Lucy’s career began in earnest in the 90s when she began illustrating plants growing in the Melaleuca woodlands for her Honours project at James Cook University. Lucy then freelanced as a zoological and botanical illustrator, producing paintings of palms and drawings of dugongs.

This year, it was Lucy’s analogue depiction of Calamus pintaudii, a new palm from Papua New Guinean palm which won her first place in the 2017 Margaret Flockton Award.

“Lucy’s illustration, a relatively unassuming work at first glance, is actually almost perfect in every facet,” said Botanical Illustrator at the Royal Botanic Garden Sydney and Flockton Award Judge Catherine Wardrop.

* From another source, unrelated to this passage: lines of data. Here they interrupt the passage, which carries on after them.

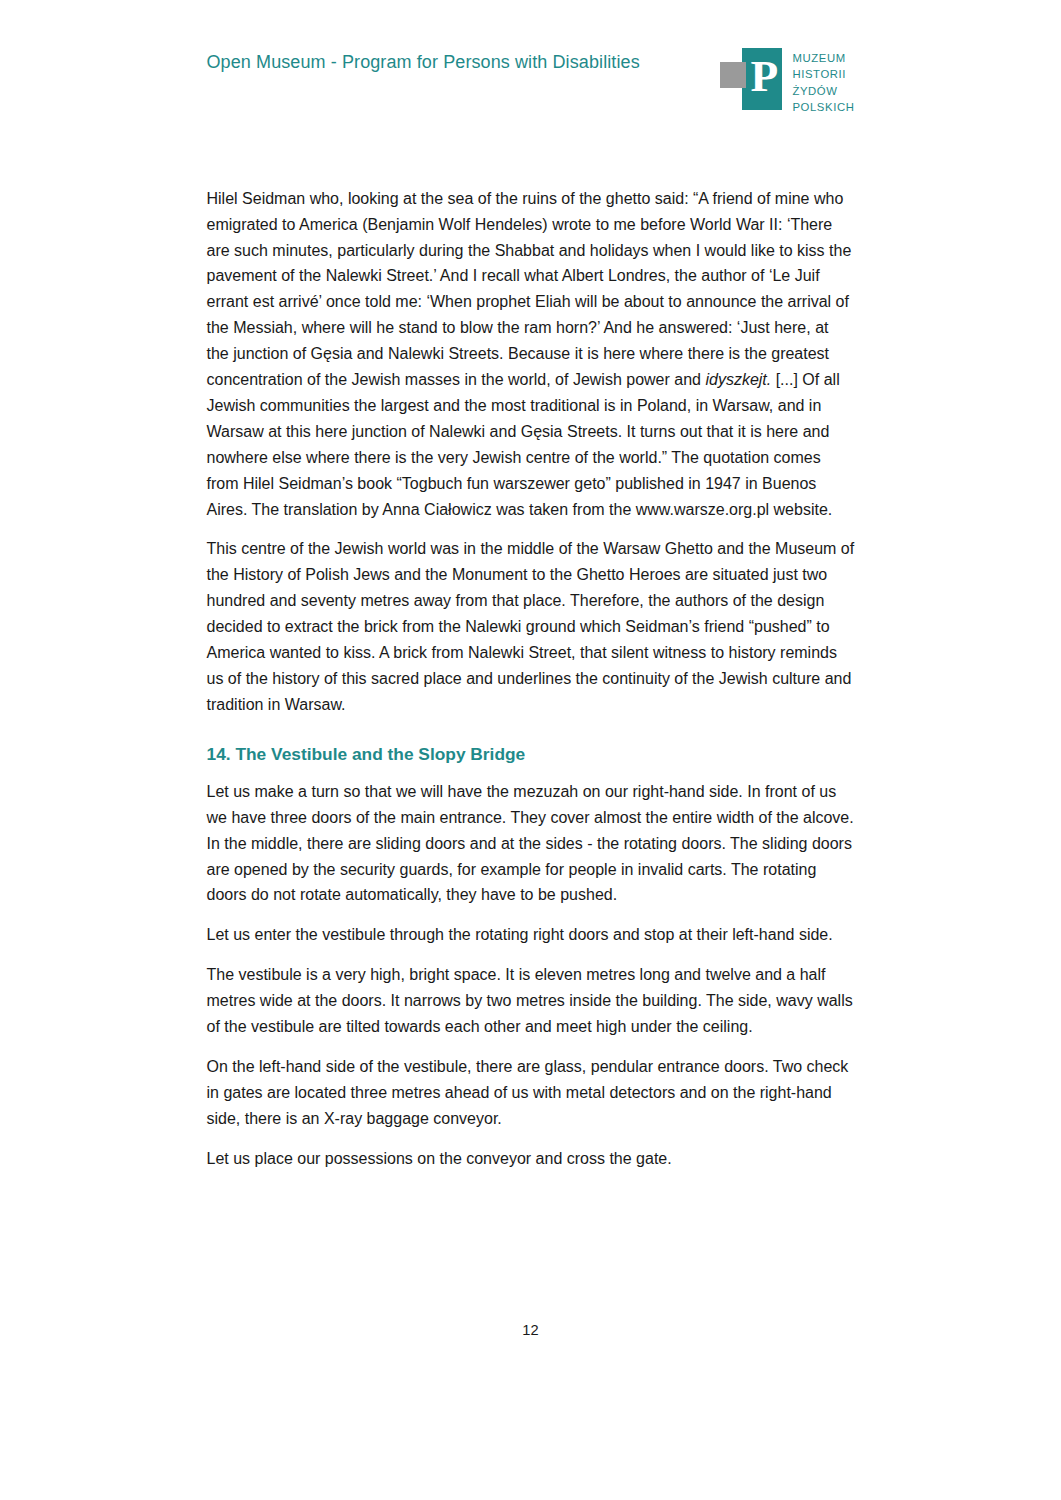Open Museum - Program for Persons with Disabilities
P
MUZEUM
HISTORII
ŻYDÓW
POLSKICH
Hilel Seidman who, looking at the sea of the ruins of the ghetto said: “A friend of mine who emigrated to America (Benjamin Wolf Hendeles) wrote to me before World War II: ‘There are such minutes, particularly during the Shabbat and holidays when I would like to kiss the pavement of the Nalewki Street.’ And I recall what Albert Londres, the author of ‘Le Juif errant est arrivé’ once told me: ‘When prophet Eliah will be about to announce the arrival of the Messiah, where will he stand to blow the ram horn?’ And he answered: ‘Just here, at the junction of Gęsia and Nalewki Streets. Because it is here where there is the greatest concentration of the Jewish masses in the world, of Jewish power and idyszkejt. [...] Of all Jewish communities the largest and the most traditional is in Poland, in Warsaw, and in Warsaw at this here junction of Nalewki and Gęsia Streets. It turns out that it is here and nowhere else where there is the very Jewish centre of the world.” The quotation comes from Hilel Seidman’s book “Togbuch fun warszewer geto” published in 1947 in Buenos Aires. The translation by Anna Ciałowicz was taken from the www.warsze.org.pl website.
This centre of the Jewish world was in the middle of the Warsaw Ghetto and the Museum of the History of Polish Jews and the Monument to the Ghetto Heroes are situated just two hundred and seventy metres away from that place. Therefore, the authors of the design decided to extract the brick from the Nalewki ground which Seidman’s friend “pushed” to America wanted to kiss. A brick from Nalewki Street, that silent witness to history reminds us of the history of this sacred place and underlines the continuity of the Jewish culture and tradition in Warsaw.
14. The Vestibule and the Slopy Bridge
Let us make a turn so that we will have the mezuzah on our right-hand side. In front of us we have three doors of the main entrance. They cover almost the entire width of the alcove. In the middle, there are sliding doors and at the sides - the rotating doors. The sliding doors are opened by the security guards, for example for people in invalid carts. The rotating doors do not rotate automatically, they have to be pushed.
Let us enter the vestibule through the rotating right doors and stop at their left-hand side.
The vestibule is a very high, bright space. It is eleven metres long and twelve and a half metres wide at the doors. It narrows by two metres inside the building. The side, wavy walls of the vestibule are tilted towards each other and meet high under the ceiling.
On the left-hand side of the vestibule, there are glass, pendular entrance doors. Two check in gates are located three metres ahead of us with metal detectors and on the right-hand side, there is an X-ray baggage conveyor.
Let us place our possessions on the conveyor and cross the gate.
12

"Technically it has extraordinarily clear pen work, revealing the artist’s discipline and experience as she layers forms and features without congestion. It combines complete scientific accuracy with a wonderful winding composition that makes the most of a very complex and quite nasty thorny subject.”

Smith’s family members accepted her award on her behalf on Saturday 6 May when the Award Exhibition opened at the Maiden Theatre at Royal Botanic Garden Sydney,

“I am proud and honoured to receive this award today,” Ms Smith said.

“My big thanks must go first to the Maple-Brown family for generously sponsoring this award every year. The piece for which I have been awarded first prize, Calamus pintaudii, represents one of around 35 new species of climbing palm which I have illustrated for the Palms of New Guinea project. Instructed by Dr Bill Baker at Kew, it was a challenge to make a beautiful image from what was quite a scruffy herbarium specimen! In Bill’s words, we were getting to the end of the Calamus descriptions and thus into the “dregs” of the collection. 

“As we so often work from “challenging” herbarium material, us botanical illustrators are used to rising to such challenges and I was able to see beauty in this specimen’s curving rachillae, fibrous old ocrea and the always satisfying repetition of spines and flower bracts. I am glad that the judges agreed!”

Held in honour of Sydney’s first female botanical illustrator Margaret Flockton, the 14thannual Margaret Flockton Award’s FREE public exhibition is open now and runs through until 28 May 2017 at the Maiden Theatre, Royal Botanic Garden Sydney. Find out more here.

Exhibition details

  • Dates: Saturday 6 to Sunday 28 May 2017
  • Where: Maiden Theatre, Royal Botanic Garden Sydney
  • When: Open 10.00 am to 4.00 pm daily, in conjunction with the Botanica 2017 Exhibition
  • Cost: Free entry, selected works for sale direct from artists.